Due to construction at the Music Academy of the West, Camerata Pacifica has been moving from venue to venue for its Santa Barbara performances this year, but this group has a way of turning disadvantages into opportunities. The first piece on this program, Schubert’s Sonata for Violin and Piano in A Major (D. 574), sparkled with Kevin Fitz-Gerald’s light touch and radiated warmth from Catherine Leonard’s violin.

In stark contrast to Schubert’s gentle civility, Beethoven’s Trio for Violin, Cello, and Piano in B-flat Major (Op. 11) overwhelmed us with its powerful allegro con brio first movement and its very funny allegretto finale.
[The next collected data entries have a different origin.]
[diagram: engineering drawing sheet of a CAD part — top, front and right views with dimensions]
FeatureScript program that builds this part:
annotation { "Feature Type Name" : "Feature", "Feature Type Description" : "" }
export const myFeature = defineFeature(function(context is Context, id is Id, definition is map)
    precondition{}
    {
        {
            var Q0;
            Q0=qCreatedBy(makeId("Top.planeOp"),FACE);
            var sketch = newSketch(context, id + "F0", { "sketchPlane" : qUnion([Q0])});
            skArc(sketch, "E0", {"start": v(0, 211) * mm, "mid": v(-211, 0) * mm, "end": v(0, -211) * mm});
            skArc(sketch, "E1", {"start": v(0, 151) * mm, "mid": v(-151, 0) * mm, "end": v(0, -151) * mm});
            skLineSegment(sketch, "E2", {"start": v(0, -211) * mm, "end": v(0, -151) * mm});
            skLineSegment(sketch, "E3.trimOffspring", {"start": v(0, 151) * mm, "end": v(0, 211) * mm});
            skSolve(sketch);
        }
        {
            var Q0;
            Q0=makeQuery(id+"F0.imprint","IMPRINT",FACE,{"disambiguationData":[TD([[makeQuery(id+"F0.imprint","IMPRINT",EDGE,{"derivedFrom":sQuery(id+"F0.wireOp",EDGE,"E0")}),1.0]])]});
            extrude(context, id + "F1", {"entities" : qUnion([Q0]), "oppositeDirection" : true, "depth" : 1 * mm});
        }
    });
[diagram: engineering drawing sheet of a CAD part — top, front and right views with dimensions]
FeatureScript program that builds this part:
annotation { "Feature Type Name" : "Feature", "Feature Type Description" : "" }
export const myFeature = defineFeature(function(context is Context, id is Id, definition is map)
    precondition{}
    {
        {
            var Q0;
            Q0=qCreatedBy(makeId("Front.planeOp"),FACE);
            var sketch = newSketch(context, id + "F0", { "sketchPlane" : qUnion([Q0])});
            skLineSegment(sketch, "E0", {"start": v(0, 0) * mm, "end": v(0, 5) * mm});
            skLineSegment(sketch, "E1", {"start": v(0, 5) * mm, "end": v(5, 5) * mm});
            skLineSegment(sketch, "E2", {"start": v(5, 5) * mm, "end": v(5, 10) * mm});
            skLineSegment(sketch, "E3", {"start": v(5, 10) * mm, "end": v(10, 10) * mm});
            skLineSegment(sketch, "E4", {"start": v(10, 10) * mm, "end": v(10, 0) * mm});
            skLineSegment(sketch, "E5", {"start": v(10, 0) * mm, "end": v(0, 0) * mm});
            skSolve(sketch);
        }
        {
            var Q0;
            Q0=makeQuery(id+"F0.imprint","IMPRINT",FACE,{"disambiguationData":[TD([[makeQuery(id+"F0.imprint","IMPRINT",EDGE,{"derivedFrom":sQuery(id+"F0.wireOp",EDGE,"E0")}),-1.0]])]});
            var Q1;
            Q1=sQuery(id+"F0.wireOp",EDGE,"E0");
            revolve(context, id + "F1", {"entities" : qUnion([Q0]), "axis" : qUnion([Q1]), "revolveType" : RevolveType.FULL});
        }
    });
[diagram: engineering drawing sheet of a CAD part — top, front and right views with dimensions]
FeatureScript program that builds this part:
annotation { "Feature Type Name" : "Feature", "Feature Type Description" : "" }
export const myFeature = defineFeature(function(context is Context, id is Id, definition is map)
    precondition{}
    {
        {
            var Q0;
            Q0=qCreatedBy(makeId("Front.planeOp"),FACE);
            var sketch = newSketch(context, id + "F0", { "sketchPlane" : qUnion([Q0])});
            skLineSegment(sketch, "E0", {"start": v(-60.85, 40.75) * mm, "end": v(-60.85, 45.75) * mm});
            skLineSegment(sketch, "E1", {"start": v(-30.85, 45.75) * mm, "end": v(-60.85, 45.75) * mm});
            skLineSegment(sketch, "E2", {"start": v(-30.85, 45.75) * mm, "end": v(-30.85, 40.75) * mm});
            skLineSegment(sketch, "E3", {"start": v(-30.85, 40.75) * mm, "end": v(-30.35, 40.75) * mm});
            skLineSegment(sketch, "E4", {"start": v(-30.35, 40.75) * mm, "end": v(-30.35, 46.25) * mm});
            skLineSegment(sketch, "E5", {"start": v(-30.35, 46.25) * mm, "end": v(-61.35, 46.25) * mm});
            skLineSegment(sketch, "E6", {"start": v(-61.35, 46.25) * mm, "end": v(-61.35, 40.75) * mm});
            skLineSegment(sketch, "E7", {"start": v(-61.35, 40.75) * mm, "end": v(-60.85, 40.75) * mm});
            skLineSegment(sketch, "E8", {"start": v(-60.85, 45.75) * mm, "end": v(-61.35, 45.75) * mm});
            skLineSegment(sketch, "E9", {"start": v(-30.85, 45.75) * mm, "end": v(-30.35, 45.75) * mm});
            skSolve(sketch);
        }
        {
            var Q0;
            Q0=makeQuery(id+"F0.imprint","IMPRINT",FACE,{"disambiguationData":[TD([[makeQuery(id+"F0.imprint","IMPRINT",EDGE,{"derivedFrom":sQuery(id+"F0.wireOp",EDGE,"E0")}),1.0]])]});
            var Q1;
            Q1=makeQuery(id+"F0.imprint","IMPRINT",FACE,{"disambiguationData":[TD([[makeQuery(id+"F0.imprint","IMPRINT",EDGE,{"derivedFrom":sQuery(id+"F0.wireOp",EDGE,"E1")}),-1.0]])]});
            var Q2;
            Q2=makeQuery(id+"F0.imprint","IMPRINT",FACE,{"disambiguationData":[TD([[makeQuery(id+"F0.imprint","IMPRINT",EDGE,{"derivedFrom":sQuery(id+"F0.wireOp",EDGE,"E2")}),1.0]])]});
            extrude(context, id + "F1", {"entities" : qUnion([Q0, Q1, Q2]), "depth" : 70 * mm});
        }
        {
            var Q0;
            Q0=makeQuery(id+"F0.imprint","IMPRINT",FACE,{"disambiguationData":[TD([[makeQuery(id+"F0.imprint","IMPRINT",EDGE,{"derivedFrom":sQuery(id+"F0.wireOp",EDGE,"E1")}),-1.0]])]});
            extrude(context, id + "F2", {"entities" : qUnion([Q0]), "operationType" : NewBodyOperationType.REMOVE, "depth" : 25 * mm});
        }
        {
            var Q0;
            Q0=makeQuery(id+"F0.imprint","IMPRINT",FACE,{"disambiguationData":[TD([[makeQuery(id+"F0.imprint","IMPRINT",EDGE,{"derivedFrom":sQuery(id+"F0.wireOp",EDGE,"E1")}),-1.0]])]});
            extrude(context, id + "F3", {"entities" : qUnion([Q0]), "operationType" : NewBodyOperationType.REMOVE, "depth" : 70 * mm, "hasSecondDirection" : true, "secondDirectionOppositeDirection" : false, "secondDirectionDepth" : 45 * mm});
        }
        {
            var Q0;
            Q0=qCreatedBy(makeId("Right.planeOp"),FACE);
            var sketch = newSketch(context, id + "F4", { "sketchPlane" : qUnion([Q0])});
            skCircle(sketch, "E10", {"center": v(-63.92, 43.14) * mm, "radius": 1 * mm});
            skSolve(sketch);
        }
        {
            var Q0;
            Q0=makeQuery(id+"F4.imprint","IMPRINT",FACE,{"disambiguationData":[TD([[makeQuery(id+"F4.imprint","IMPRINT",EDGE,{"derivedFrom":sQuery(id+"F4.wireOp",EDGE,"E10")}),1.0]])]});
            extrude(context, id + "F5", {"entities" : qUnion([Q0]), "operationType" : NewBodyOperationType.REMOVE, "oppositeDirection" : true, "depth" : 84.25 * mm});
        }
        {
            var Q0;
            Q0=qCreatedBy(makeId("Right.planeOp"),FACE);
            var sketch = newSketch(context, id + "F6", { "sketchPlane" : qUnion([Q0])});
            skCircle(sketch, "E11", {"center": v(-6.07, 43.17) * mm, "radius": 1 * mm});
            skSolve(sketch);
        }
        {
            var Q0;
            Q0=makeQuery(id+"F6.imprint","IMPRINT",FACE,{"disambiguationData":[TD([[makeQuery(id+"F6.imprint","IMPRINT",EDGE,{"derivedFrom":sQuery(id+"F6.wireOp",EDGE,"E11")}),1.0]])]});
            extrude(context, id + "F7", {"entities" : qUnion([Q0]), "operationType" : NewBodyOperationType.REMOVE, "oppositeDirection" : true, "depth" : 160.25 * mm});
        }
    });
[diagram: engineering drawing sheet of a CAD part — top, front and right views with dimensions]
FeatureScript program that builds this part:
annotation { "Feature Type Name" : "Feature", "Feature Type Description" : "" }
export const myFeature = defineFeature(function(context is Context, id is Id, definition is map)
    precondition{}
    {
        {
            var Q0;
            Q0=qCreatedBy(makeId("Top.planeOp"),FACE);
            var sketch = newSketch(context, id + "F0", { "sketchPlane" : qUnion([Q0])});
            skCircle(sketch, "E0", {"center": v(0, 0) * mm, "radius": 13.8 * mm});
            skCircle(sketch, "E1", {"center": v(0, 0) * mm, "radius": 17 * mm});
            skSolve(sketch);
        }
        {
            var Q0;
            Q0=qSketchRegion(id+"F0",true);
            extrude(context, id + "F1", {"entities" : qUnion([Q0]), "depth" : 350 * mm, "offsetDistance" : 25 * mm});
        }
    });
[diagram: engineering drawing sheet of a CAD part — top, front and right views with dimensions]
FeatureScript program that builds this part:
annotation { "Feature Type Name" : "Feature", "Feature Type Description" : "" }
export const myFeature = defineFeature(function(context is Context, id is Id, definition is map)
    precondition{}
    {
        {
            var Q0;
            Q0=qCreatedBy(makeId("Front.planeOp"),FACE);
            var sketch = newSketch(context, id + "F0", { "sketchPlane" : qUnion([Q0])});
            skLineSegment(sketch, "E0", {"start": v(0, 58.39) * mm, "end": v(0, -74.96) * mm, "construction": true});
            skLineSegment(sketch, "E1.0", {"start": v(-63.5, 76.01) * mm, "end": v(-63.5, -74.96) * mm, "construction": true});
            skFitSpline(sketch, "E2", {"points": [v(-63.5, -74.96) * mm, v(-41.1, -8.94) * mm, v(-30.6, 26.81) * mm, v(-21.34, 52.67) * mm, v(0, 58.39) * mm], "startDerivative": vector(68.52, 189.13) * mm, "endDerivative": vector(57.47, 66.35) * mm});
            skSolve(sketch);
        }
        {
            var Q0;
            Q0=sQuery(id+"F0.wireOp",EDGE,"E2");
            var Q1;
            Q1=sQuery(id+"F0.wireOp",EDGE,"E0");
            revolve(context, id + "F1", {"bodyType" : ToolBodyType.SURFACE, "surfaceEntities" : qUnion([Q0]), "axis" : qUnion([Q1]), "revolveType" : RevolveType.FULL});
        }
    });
Beethoven wrote this work early in his career, when he was trying to at once fit into Viennese musical society and compete with its best composers and performers, so he included a popular and recognizable opera tune along with clear signs of his forceful, original personality. Leonard, Fitz-Gerald, and cellist Ani Aznavoorian handled both the heavy and the light ends of this work with charm and skill.

The group followed Beethoven’s boldness and humor with another contrasting work, Ravel’s Sonata for Violin and Piano, an intriguing exploration of the limits of tonality and melodic development. Nurit Pacht made its complex ideas lucid and comprehensible, with soaring, passionate melodies followed by occasional thunderous double-stops and eerie tremolo passages. Ravel was dismissed from his composition class soon after he wrote this piece, and it has the strange, moving loneliness of an outcast at its heart.

After the intermission, Artistic Director Adrian Spence reflected that the program followed the trajectory of two concerts. He was right; it did feel as if we had made another emotional journey from start to finish. Pacht returned to the stage alone and played the “Chaconne” from J. S. Bach’s Partita No. 2 in D Minor, an extremely challenging work with elaborate lines moving in two- and three-part counterpoint. Hearing someone play this monumentally difficult work at all is remarkable; hearing Pacht play it with such passion was extraordinary. The evening ended with another magnificent display of string virtuosity, this time by Leonard and Aznavoorian in Ravel’s Sonata for Violin and Cello. This work, from much later in Ravel’s career, rips along confidently, alternating pizzicato indignation with high-intensity melodic determination. For Ravel-as well as for Camerata Pacifica-setbacks lead to triumphs, and it was a pleasure to hear them succeed.